09 March 2015
Hi there! Tiled2Unity is no longer in development nor supported. Use SuperTiled2Unity to import Tiled Map Editor maps into your Unity projects instead.
I’ve been working on an upcoming Tiled2Unity tutorial to help people that are trying to get information for a specific tile at a specific location at runtime.
For instance, say your working on a game like Advance Wars where the game logic has a dependency on the type of tiles that make up a level (grass, trees, mountains, etc.)
Achieving this with Tiled2Unity is done through having all the different tile types (with collisions) on separate Tile Layers and using a raycast against their generated PolygonCollider2D
objects. This gives you the ability to know which “type” of tile you are “using”. Further, I use Tiled’s Automapping capabilities so that I only manage one Tile Layer and let the Automapper take care of the rest. (More on that in the upcoming tutorial.)

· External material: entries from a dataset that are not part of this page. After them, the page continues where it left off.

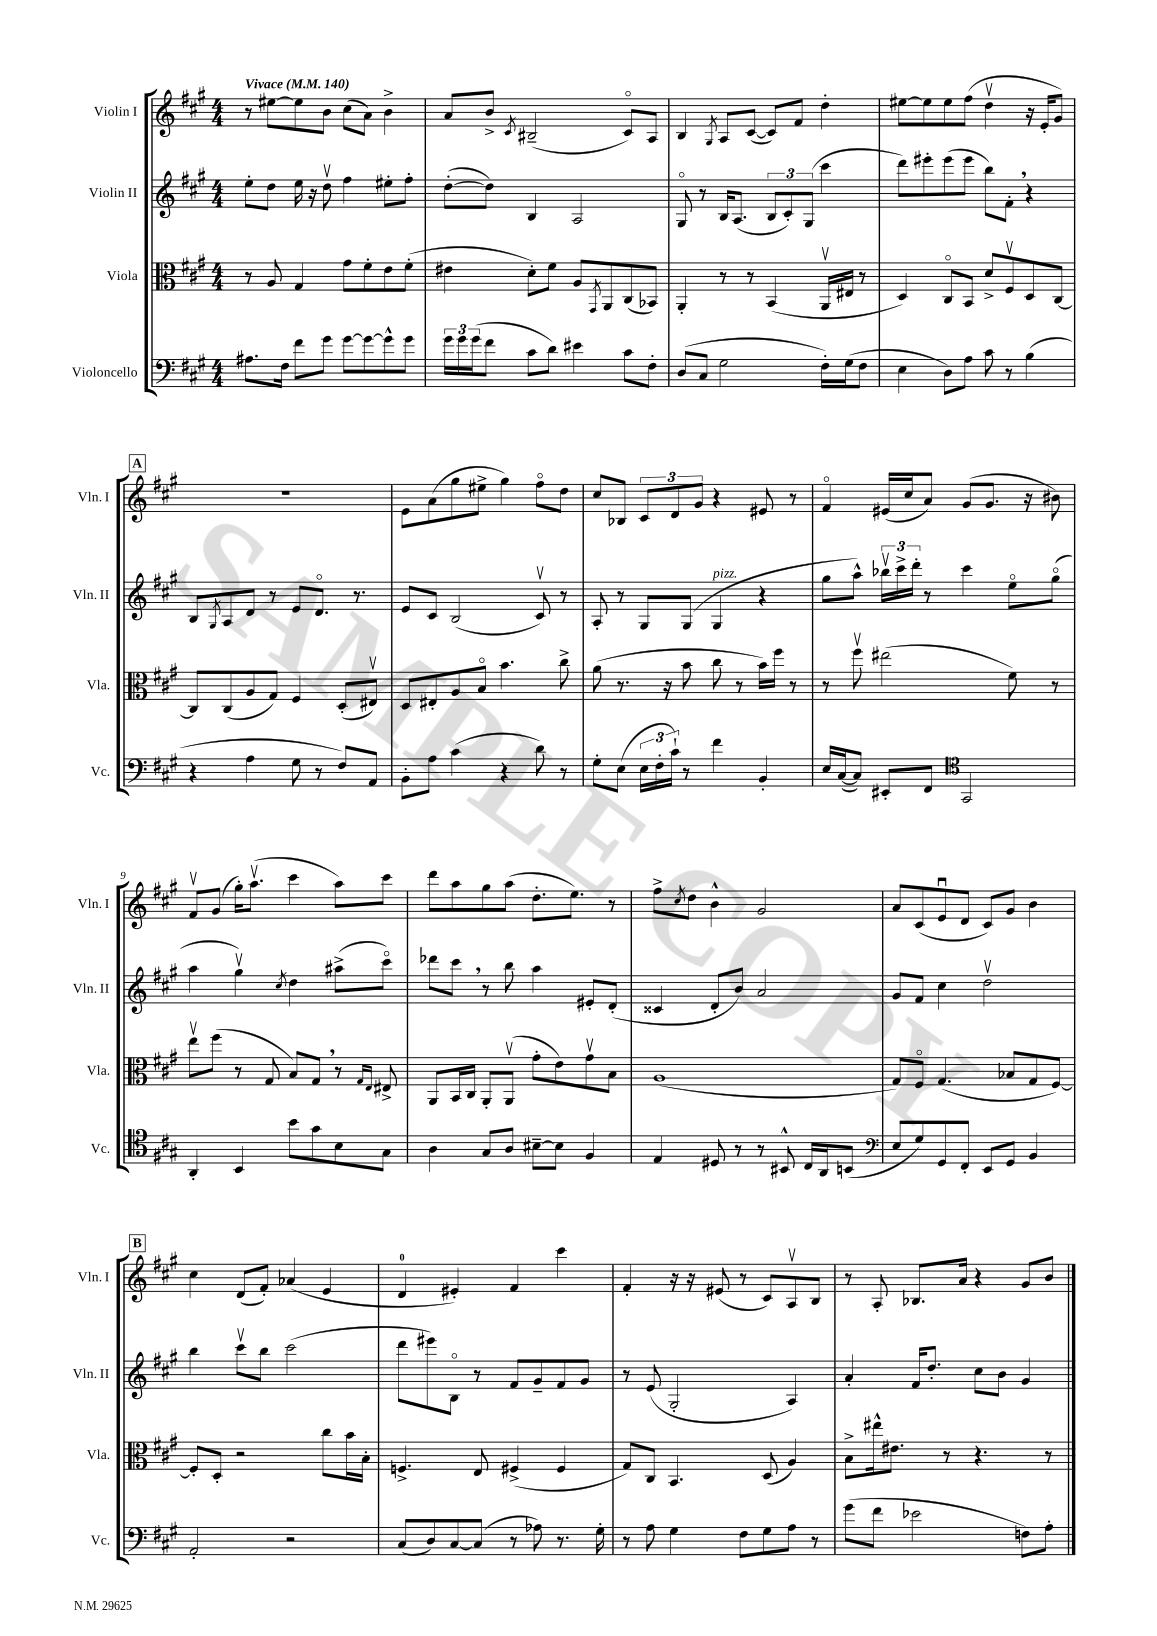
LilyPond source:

<<
\new StaffGroup <<
\new Staff = "s0" \with { instrumentName = "Violin I" shortInstrumentName = "Vln. I" } {
    \clef treble \key a \major \numericTimeSignature \time 4/4 \tempo "Vivace" 4 = 140
    r8 eis''8~ eis''8 b'8 cis''8( a'8) b'4-> |
    a'8 b'8-> \acciaccatura { cis'8 } bis2--( cis'8\flageolet) a8 |
    b4 \acciaccatura { gis8 } a8 cis'8~( cis'8) fis'8 d''4-. |
    eis''8~ eis''8 eis''8 fis''8( d''4\upbow r16 e'16-. gis'8) |
    \mark \markup { \box "A" } R1 |
    e'8 a'8( gis''8 eis''8-> gis''4) fis''8\flageolet d''8 |
    cis''8 bes8 \tuplet 3/2 { cis'8 d'8 gis'8 } r4 eis'8 r8 |
    fis'4\flageolet eis'16( cis''16 a'8) gis'8( gis'8. r16 bis'8) |
    fis'8\upbow gis'8( gis''16-.) a''8.\upbow( cis'''4 a''8) cis'''8 |
    d'''8 a''8 gis''8 a''8( d''8.-. e''8.) r8 |
    fis''8-> \acciaccatura { cis''8 } d''8 b'4-^ gis'2 |
    a'8 cis'8( e'8\downbow d'8 cis'8) gis'8 b'4 |
    \mark \markup { \box "B" } cis''4 d'8( fis'8-.) aes'4( e'4 |
    d'4-0 eis'4-.) fis'4 cis'''4 |
    fis'4-. r16 r16 eis'8( r8 cis'8) a8\upbow b8 |
    r8 a8-. bes8. a'16 r4 gis'8 b'8 \bar "|." |
}
\new Staff = "s1" \with { instrumentName = "Violin II" shortInstrumentName = "Vln. II" } {
    \clef treble \key a \major \numericTimeSignature \time 4/4
    e''8-. d''8 e''16 r16 d''8\upbow fis''4 eis''8-. fis''8-. |
    d''8~-.( d''8) b4 a2 |
    gis8\flageolet r8 b16 a8.( \tuplet 3/2 { b8 cis'8-.) gis8( } cis'''4 |
    d'''8) eis'''8-. eis'''8( eis'''8 b''8) fis'8-. \breathe r4 |
    \mark \markup { \box "A" } b8 \acciaccatura { gis8 } a8 d'8 r8 e'8 d'8.\flageolet r8. |
    e'8 cis'8 b2( cis'8\upbow) r8 |
    a8-. r8 gis8 gis8( gis4^\markup { \italic "pizz." } r4 |
    gis''8 a''8-^) \tuplet 3/2 { bes''16\upbow cis'''16-> d'''16-. } r8 cis'''4 e''8\flageolet gis''8\flageolet( |
    a''4 gis''4\upbow) \acciaccatura { cis''8 } d''4 ais''8->( cis'''8\flageolet) |
    des'''8 cis'''8 \breathe r8 b''8 a''4 eis'8-. d'8-.( |
    cisis'4 d'8-. b'8) a'2 |
    gis'8 fis'8 cis''4 d''2\upbow |
    \mark \markup { \box "B" } b''4 cis'''8\upbow b''8 cis'''2( |
    d'''8 eis'''8) b8\flageolet r8 fis'8 gis'8-- fis'8 gis'8 |
    r8 e'8( gis2-. a4) |
    a'4-. fis'16 d''8.-. cis''8 b'8 gis'4 \bar "|." |
}
\new Staff = "s2" \with { instrumentName = "Viola" shortInstrumentName = "Vla." } {
    \clef alto \key a \major \numericTimeSignature \time 4/4
    r8 a8 gis4 gis'8 fis'8-. e'8 fis'8-.( |
    eis'4 d'8-.) fis'8 a8 \acciaccatura { gis,8 } a,8 cis8( bes,8) |
    a,4-. r8 r8 b,4( a,16\upbow eis16 r8 |
    d4) cis8\flageolet b,8 d'8-> fis8\upbow d8 cis8~ |
    \mark \markup { \box "A" } cis8 cis8( a8 gis8) fis4 d8-.( eis8\upbow) |
    d8 eis8-. a8 b8\flageolet b'4. cis''8-> |
    a'8( r8. r16 b'8 cis''8 r8 b'16) fis''16 r8 |
    r8 fis''8\upbow eis''2( fis'8) r8 |
    e''8\upbow fis''8( r8 gis8 b8) gis8 \breathe r8 \grace { gis16 e16 } eis8-> |
    a,8 b,16 cis16 a,8-. a,8\upbow( gis'8-. e'8) gis'8\upbow b8 |
    a1( |
    gis8) fis8\flageolet gis4.( bes8 gis8 fis8~) |
    \mark \markup { \box "B" } fis8-. d8-. r2 cis''8 b'16 b16-. |
    f4.-> e8 fis4->( fis4 |
    gis8) cis8 b,4. d8( a4) |
    b8-> eis''16-^ eis'8. r8 r4. r8 \bar "|." |
}
\new Staff = "s3" \with { instrumentName = "Violoncello" shortInstrumentName = "Vc." } {
    \clef bass \key a \major \numericTimeSignature \time 4/4
    ais8. fis16 fis'8 gis'8 gis'8~ gis'8~ gis'8-^ gis'8 |
    \tuplet 3/2 { gis'16 gis'16 gis'16( } fis'8 cis'8 d'8) eis'4 cis'8 fis8-. |
    d8( cis8 gis2 fis16-.) gis16( fis8 |
    e4 d8) a8 cis'8 r8 b4( |
    \mark \markup { \box "A" } r4 a4 gis8 r8 fis8) a,8 |
    b,8-. a8 cis'4( r4 d'8) r8 |
    gis8-. e8( \tuplet 3/2 { e16 fis16-. cis'16-!) } r8 fis'4 b,4-. |
    e16 cis16~( cis8) eis,8-. fis,8 \clef tenor gis,2 |
    a,4-. b,4 b'8 gis'8 b8 gis8 |
    a4 gis8 a8 bis8~-- bis8 fis4 |
    e4 dis8 r8 r8 bis,8-^ cis16 a,16 b,8( |
    \clef bass e8 gis8) gis,8 fis,8-. e,8 gis,8 b,4 |
    \mark \markup { \box "B" } a,2-. r2 |
    cis8( d8) cis8~ cis8( r8 aes8) r8. gis16-. |
    r8 a8 gis4 fis8 gis8 a8 r8 |
    gis'8( fis'8 ees'2 f8) a8-. \bar "|." |
}
>>
>>
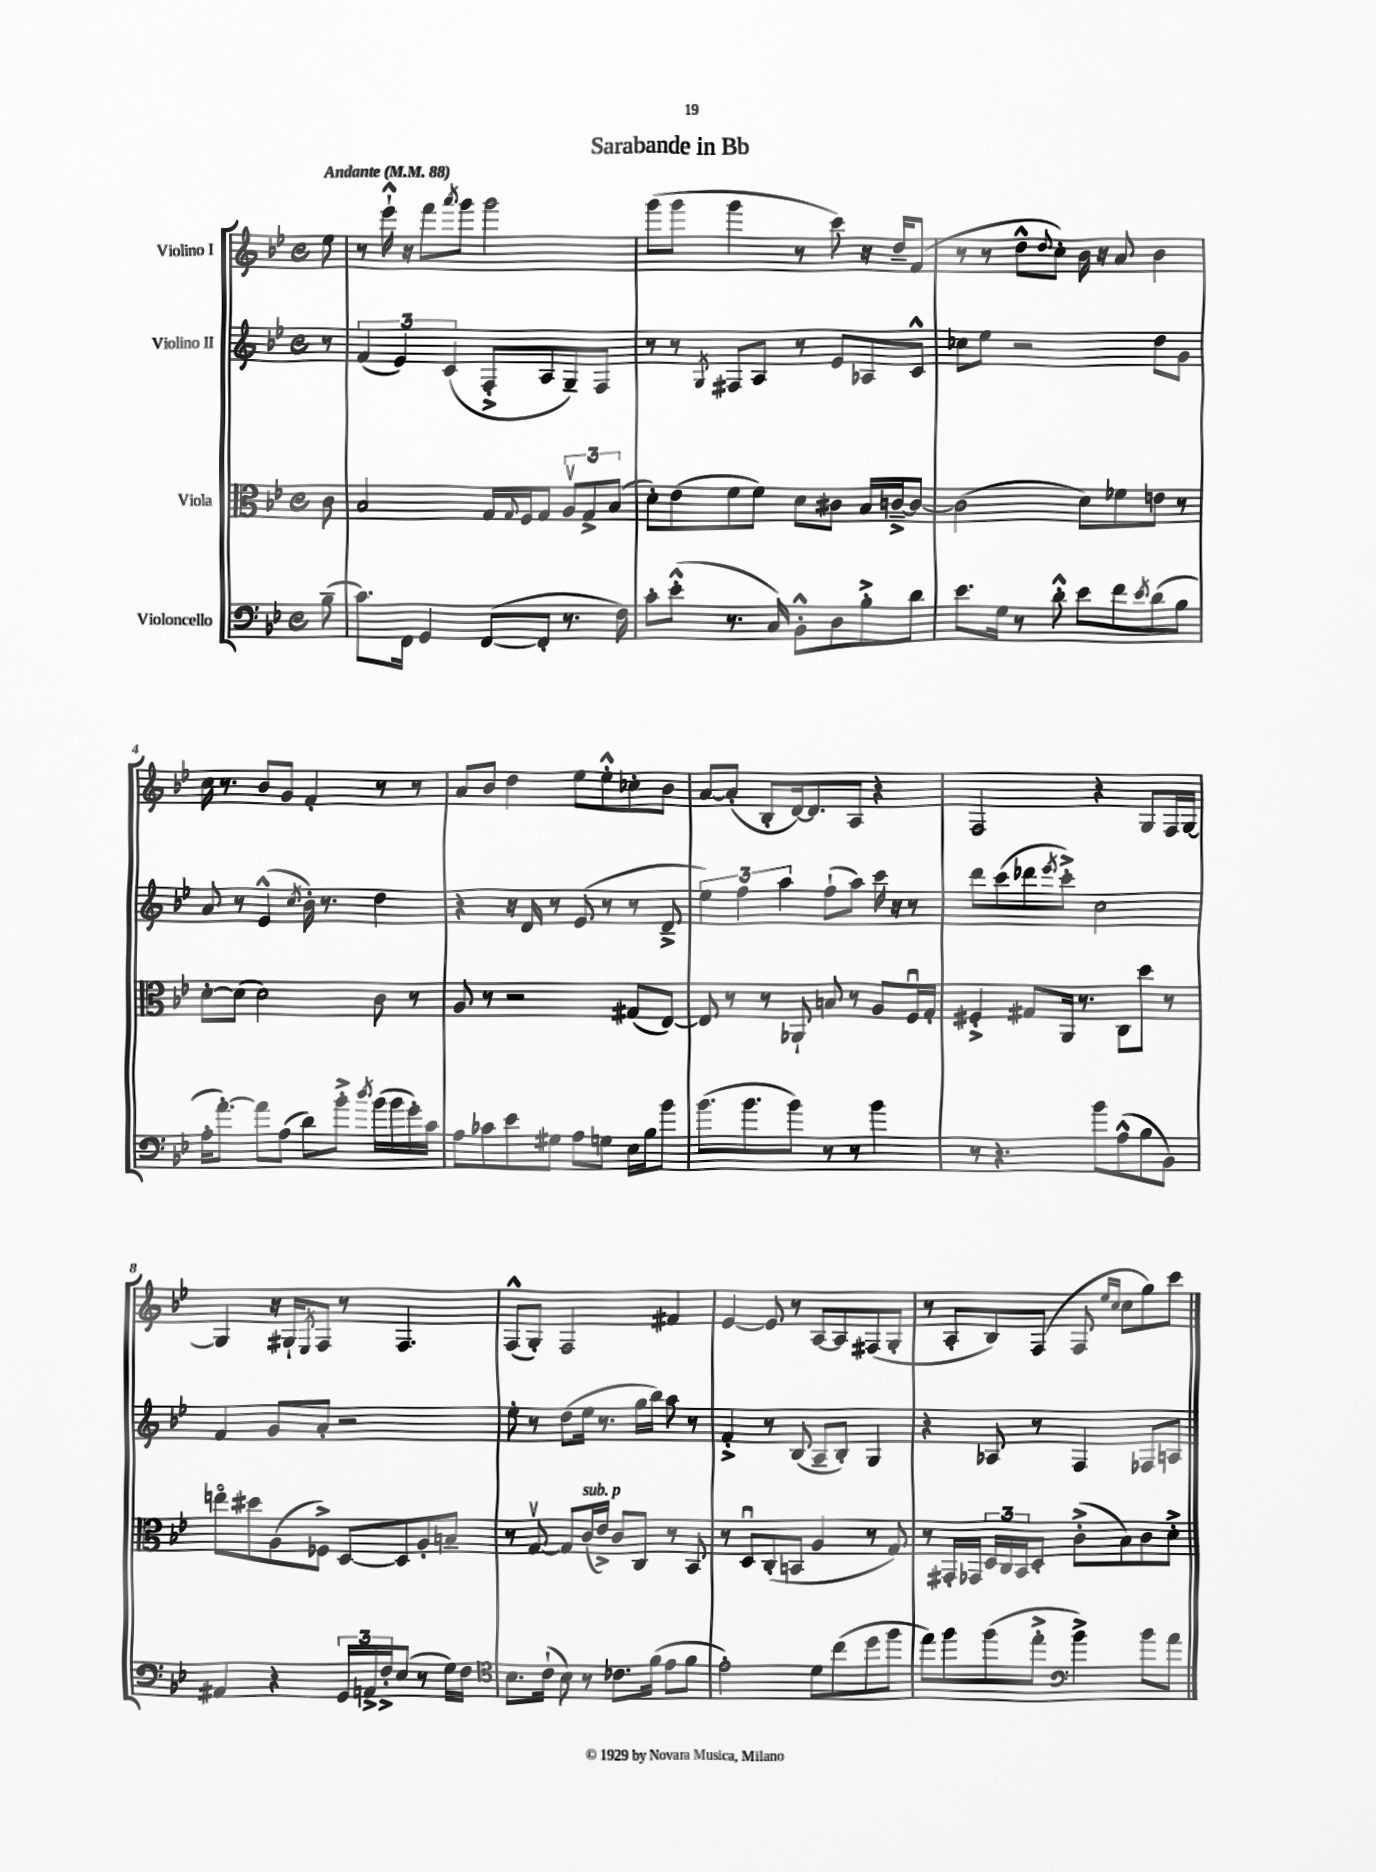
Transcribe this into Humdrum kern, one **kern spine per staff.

**kern	**kern	**kern	**kern
*staff4	*staff3	*staff2	*staff1
*clefF4	*clefC3	*clefG2	*clefG2
*k[b-e-]	*k[b-e-]	*k[b-e-]	*k[b-e-]
*M4/4	*M4/4	*M4/4	*M4/4
*met(c)	*met(c)	*met(c)	*met(c)
*MM88	*MM88	*MM88	*MM88
(8B-~	8c	8r	8ee-
=	=	=	=
8.c)	2B-	(6f	8r
.	.	.	16eee-`^^
.	.	6e-)	.
16FF	.	.	16r
4GG	.	.	8fff
.	.	(6c	.
.	.	.	8qaaa
.	.	.	8ggg
([8FF	16G	8F'^	2ggg
.	8qqG	.	.
.	16F	.	.
8FF']	8G	8A	.
8.r	12Av	8G~)	.
.	12G^	.	.
.	.	8F	.
.	(12B-	.	.
16F)	.	.	.
=	=	=	=
8c'	8d')	8r	(8ggg
(8e-'^^	(8e-	8r	8ggg
.	.	8qG	.
8.r	8f	8F#	4ggg
.	8f)	8A	.
16C)	.	.	.
8BB-'^^	8d	8r	8r
8D	8c#	8e-	8ccc)
8B-'^	16B-	8A-	16r
.	[16c~^	.	16dd~
8d	8c_	8c^^	(8f
=	=	=	=
8.e-	(2c]	8cc-	8r
.	.	8ee-	8r
16G	.	.	.
8r	.	2r	8dd^^
.	.	.	8qqdd
8d'^^	.	.	8cc')
8e-	8d)	.	16b-
.	.	.	16r
8f	8f-	.	8a
8qe-	.	.	.
(8d	8e	8dd	4b-
8B-	8r	8g	.
=	=	=	=
16A'	[8d'	8a	16cc
[8.a')	.	.	8.r
.	(8d]	8r	.
8a]	2d)	(4e-^^	8b-
(8A	.	.	8g
.	.	8qcc	.
8d)	.	16b-')	4f'
.	.	8.r	.
8b-'^	.	.	.
8qdd	.	.	.
(16b-	8c	4dd	8r
16b-	.	.	.
16g')	8r	.	8r
16c	.	.	.
=	=	=	=
8A	8A	4r	8a
8c-	8r	.	8b-
8e-	2r	16r	4dd
.	.	16d	.
8G#	.	8r	.
8A	.	(8e-	8ee-
8G	.	8r	8ee-'^^
16E-	(8G#	8r	8cc-'
16B-	.	.	.
8b-	[8E-)	8d~^	8b-
=	=	=	=
(8.b-	8E-]	6ee-)	[8a
.	8r	.	(8a']
.	.	6ff	.
8.b-	.	.	.
.	8r	.	8B-'
.	.	6aa	.
8b-)	8AA-`	.	[16d)
.	.	.	8.d]
8r	8B	(8ff`	.
8r	8r	8aa)	8A
4b-	8A	16ccc	4r
.	.	16r	.
.	16Fu	8r	.
.	16G'	.	.
=	=	=	=
8r	4F#'^	8ddd	2F
4.r	.	(8ccc	.
.	8G#	8ddd-	.
.	.	8qeee-	.
.	16AA	8ccc'^)	.
.	8.r	.	.
8b-	.	2cc	4r
(8A^^	8C	.	.
8B-	8dd	.	8G
8BB-)	8r	.	16F
.	.	.	[16G
=	=	=	=
4AA#	8eeo	4f	4G]
.	8dd#	.	.
4r	(8A	8g	16r
.	.	.	16G#`
.	.	.	8qE-
.	8F-^)	8a'	8F
24GG	[8D	2r	8r
24AA^	.	.	.
24F'^	.	.	.
(8E-	8D]	.	4.F
8r	8A'	.	.
16G)	8B~	.	.
16F	.	.	.
=	=	=	=
*clefC4	*	*	*
8.B-	8r	8ee-'	(8F^^
.	[8Gv	8r	8G')
(16c`	.	.	.
8B-)	8G]	(8dd	2F
8r	(16c	16ee-	.
.	16e-^)	8.r	.
8.c-	8c	.	.
.	8C	16gg	.
(16f	.	16bb-)	.
8e-	8r	8aa	4f#
8f	8BB-	8r	.
=	=	=	=
2e-')	8r	4f'^	[4e-
.	8Du	.	.
.	(8C'	8r	8e-]
.	8BB	(8B-	8r
8d	4A	8A~	[8A
(8cc	.	8B-')	8A]
8dd	8r	4G	(8F#
8ff	8G)	.	8G'
=	=	=	=
8ee-)	8r	4r	8r
8ff	16GG#'	.	8A'
.	16GG-	.	.
(8ff	24D	8A-	8B-)
.	24C	.	.
.	24BB-	.	.
8ee-'^	8D'	8r	(8F
*clefF4	*	*	*
4b-^)	(8c'^	4F	8F
.	.	.	16qqee-
.	.	.	16qqcc
.	8B-)	.	8cc
8b-	8c	8F-	8gg)
8a	8d'^	8A	8ccc
==	==	==	==
*-	*-	*-	*-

The idea isn’t that difficult but the previewer in Tiled2Unity was a huge disappointment for a map with multiple collider layers. Here is a screenshot of it in action …
What a mess. There’s six different kinds of polygons in that picture (plus a bunch of rectangles to indicate sprite location) but it’s impossible to tell where they are.
So, the latest versions of Tiled2Unity has previewer options …
… that allow you to select which layers are being shown in the previewer. They also allow you to choose a color for the collision polygons on a per-layer basis:
(BTW, the color settings are saved to file so that you don’t have to reset them every time you use the previewer. Other maps that use similar layer names will inherit these colors while previewing.)
Now we can get a much better sense of how polygon colliders are going to be created in Unity.
We can take this one step further. The collision layers in this example (CollisionWood, CollisionMountain, etc.) make use of the unity:collisionOnly
custom property. This tells Tiled2Unity that we only want collision polygons for these layers and ignores the mesh that would normally go with them.
Given this we can preview only these layers and get an even better sense of the colliders that will be created by Tiled2Unity. Notice how the blue water polygon stands out. (And yes, that’s one polygon in Unity.)
What I like most about Tiled2Unity (and why I made it available to the public as a side-effect of my Mega Man game) is that all of this information for the map is going to be represented by just a few polygons – and not some O(N2) number of per-tile objects.
And now, it’s easier to see that in the previewer. Happy developing.